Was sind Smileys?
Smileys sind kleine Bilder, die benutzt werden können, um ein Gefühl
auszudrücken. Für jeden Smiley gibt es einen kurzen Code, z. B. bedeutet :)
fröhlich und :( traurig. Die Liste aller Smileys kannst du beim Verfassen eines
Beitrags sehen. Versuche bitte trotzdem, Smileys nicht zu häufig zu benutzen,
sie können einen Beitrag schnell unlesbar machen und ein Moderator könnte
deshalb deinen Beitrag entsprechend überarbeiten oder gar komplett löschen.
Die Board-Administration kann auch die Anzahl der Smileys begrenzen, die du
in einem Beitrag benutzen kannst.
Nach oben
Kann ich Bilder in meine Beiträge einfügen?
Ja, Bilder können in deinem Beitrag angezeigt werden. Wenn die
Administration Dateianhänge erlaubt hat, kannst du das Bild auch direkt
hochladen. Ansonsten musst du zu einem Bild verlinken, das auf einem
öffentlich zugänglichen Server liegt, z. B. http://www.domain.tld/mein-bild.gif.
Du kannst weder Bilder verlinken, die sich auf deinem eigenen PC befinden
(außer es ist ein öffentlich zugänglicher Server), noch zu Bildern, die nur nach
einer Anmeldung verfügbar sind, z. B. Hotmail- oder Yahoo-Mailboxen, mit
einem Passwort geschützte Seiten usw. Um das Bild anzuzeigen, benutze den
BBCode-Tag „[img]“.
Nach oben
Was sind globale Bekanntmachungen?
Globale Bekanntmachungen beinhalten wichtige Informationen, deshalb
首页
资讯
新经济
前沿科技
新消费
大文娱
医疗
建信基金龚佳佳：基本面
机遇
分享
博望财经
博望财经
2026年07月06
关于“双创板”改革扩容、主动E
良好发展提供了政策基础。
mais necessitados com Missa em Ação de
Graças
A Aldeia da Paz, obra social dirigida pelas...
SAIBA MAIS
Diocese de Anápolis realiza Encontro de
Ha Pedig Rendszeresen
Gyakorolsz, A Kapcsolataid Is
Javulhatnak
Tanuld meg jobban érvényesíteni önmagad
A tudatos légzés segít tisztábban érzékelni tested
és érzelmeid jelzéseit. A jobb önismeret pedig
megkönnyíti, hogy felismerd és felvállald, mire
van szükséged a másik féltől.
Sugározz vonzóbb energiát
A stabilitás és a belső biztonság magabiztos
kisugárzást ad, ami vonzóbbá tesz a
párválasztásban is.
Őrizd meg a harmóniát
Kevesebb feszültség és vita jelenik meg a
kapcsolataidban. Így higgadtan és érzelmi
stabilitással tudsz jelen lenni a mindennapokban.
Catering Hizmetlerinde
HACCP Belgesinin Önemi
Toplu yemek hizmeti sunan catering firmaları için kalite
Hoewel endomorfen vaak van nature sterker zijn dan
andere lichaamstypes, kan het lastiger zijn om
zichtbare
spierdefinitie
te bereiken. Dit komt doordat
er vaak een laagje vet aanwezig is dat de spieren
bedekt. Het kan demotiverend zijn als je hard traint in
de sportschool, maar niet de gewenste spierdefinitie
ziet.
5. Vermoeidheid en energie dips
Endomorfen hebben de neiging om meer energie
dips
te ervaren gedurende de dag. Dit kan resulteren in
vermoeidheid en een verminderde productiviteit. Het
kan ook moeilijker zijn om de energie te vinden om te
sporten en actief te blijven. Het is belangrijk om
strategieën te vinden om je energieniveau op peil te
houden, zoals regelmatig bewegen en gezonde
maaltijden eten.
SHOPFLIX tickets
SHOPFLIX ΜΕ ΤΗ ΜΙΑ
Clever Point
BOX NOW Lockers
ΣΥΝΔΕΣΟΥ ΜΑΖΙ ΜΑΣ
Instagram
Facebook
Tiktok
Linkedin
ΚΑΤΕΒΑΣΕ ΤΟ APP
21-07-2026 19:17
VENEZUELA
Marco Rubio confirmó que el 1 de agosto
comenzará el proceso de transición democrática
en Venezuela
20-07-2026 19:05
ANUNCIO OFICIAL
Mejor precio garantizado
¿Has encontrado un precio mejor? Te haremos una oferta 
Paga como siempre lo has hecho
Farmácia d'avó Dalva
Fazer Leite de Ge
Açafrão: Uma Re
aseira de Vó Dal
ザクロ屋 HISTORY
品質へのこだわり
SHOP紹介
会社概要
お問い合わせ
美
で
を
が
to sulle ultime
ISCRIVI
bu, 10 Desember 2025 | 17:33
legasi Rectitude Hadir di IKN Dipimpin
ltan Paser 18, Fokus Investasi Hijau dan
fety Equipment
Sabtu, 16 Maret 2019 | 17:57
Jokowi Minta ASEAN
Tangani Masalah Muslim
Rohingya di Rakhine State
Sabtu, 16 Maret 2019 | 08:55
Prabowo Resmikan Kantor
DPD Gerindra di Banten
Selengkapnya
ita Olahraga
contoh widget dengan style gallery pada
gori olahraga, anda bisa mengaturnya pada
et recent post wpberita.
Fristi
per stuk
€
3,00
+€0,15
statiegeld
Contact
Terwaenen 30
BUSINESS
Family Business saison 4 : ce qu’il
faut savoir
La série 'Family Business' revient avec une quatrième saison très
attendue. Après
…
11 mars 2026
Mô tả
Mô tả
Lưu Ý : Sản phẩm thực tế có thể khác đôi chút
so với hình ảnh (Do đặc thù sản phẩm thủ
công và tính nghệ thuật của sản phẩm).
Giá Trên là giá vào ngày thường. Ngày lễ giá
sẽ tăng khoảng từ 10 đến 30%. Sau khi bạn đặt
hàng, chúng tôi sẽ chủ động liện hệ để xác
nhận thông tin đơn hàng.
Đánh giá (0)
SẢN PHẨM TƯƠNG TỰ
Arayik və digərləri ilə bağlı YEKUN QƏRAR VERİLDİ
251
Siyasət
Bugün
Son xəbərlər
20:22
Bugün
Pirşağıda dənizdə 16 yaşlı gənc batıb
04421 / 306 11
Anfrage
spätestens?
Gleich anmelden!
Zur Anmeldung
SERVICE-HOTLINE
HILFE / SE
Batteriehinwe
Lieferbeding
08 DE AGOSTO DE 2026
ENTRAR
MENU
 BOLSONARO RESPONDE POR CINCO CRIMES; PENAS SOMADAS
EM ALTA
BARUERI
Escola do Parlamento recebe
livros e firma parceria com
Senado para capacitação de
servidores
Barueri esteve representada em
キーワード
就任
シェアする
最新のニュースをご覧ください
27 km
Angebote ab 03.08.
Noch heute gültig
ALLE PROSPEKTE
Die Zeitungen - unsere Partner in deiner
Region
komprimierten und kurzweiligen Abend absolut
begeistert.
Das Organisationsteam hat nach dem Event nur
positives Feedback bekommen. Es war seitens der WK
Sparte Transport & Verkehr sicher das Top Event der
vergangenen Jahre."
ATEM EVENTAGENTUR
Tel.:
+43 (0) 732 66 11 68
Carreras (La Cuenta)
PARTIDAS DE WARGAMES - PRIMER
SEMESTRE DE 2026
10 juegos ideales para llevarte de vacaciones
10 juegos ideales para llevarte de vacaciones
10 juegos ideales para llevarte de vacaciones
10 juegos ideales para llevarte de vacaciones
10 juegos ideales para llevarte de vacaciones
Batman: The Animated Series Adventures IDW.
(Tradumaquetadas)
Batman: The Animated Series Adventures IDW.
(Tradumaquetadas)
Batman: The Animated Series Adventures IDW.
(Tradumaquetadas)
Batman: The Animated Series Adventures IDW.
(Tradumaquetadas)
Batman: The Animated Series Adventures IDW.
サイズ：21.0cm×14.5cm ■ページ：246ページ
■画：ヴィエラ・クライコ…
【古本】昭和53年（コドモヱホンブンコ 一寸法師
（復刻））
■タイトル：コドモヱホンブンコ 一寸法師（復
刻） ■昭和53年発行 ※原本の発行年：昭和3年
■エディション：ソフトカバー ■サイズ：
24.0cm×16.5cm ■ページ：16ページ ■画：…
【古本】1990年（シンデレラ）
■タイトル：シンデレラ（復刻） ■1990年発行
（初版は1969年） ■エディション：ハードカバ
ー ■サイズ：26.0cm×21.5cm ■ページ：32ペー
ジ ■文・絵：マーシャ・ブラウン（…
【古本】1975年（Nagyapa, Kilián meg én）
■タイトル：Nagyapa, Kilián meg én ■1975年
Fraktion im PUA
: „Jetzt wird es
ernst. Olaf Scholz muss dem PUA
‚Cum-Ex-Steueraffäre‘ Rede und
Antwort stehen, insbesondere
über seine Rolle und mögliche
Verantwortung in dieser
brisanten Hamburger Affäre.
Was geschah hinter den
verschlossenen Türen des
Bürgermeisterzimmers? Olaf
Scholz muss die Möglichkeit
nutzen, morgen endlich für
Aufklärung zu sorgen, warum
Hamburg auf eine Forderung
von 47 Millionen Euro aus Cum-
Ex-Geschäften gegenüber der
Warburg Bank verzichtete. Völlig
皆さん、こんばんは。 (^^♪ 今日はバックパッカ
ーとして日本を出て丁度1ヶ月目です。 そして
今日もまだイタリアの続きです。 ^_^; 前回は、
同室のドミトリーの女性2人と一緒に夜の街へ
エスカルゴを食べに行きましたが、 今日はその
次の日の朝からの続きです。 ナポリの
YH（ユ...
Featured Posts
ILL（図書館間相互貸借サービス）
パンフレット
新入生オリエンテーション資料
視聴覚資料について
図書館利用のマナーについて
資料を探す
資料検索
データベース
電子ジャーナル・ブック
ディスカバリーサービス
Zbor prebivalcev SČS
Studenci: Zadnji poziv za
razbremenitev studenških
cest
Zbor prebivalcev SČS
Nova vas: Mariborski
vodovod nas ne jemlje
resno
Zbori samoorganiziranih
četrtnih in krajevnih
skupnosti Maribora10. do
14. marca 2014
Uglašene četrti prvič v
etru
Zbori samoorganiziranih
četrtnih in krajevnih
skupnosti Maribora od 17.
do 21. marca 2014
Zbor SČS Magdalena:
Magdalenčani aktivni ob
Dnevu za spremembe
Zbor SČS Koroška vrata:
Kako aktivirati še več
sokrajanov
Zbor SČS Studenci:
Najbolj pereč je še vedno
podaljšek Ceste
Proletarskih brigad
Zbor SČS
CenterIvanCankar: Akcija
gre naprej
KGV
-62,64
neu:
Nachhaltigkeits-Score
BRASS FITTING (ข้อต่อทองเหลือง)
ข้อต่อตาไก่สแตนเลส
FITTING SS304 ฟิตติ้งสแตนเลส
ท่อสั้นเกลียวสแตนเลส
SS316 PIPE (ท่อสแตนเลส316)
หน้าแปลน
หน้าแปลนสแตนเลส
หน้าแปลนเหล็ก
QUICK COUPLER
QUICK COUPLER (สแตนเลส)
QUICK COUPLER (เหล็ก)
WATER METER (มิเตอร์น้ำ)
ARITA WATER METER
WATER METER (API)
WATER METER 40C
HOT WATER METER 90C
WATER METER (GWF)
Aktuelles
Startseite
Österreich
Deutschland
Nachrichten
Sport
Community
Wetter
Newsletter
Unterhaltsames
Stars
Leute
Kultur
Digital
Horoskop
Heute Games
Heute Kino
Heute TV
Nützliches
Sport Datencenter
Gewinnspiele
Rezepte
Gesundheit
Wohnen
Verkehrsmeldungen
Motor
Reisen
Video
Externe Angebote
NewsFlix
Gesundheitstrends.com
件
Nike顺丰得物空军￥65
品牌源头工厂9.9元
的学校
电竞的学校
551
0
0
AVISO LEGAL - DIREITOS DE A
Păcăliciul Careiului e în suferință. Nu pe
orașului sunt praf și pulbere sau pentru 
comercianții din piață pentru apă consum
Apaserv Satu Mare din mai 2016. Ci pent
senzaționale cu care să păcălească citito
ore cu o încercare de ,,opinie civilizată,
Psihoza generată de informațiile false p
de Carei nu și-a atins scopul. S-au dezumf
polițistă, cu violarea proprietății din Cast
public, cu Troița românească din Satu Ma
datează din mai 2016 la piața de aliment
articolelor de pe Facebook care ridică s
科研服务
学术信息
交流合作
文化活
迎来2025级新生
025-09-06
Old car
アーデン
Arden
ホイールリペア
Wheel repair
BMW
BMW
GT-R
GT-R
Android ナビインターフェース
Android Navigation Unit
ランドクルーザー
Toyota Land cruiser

^^^^

* _WORK INSTRUCTION_: The range runs from the line with "és érzelmeid jelzéseit." up to and including the line with "5. Vermoeidheid en energie dips" in the listing above; please write out exactly those lines and nothing more.

* _ANSWER_:
és érzelmeid jelzéseit. A jobb önismeret pedig
megkönnyíti, hogy felismerd és felvállald, mire
van szükséged a másik féltől.
Sugározz vonzóbb energiát
A stabilitás és a belső biztonság magabiztos
kisugárzást ad, ami vonzóbbá tesz a
párválasztásban is.
Őrizd meg a harmóniát
Kevesebb feszültség és vita jelenik meg a
kapcsolataidban. Így higgadtan és érzelmi
stabilitással tudsz jelen lenni a mindennapokban.
Catering Hizmetlerinde
HACCP Belgesinin Önemi
Toplu yemek hizmeti sunan catering firmaları için kalite
Hoewel endomorfen vaak van nature sterker zijn dan
andere lichaamstypes, kan het lastiger zijn om
zichtbare
spierdefinitie
te bereiken. Dit komt doordat
er vaak een laagje vet aanwezig is dat de spieren
bedekt. Het kan demotiverend zijn als je hard traint in
de sportschool, maar niet de gewenste spierdefinitie
ziet.
5. Vermoeidheid en energie dips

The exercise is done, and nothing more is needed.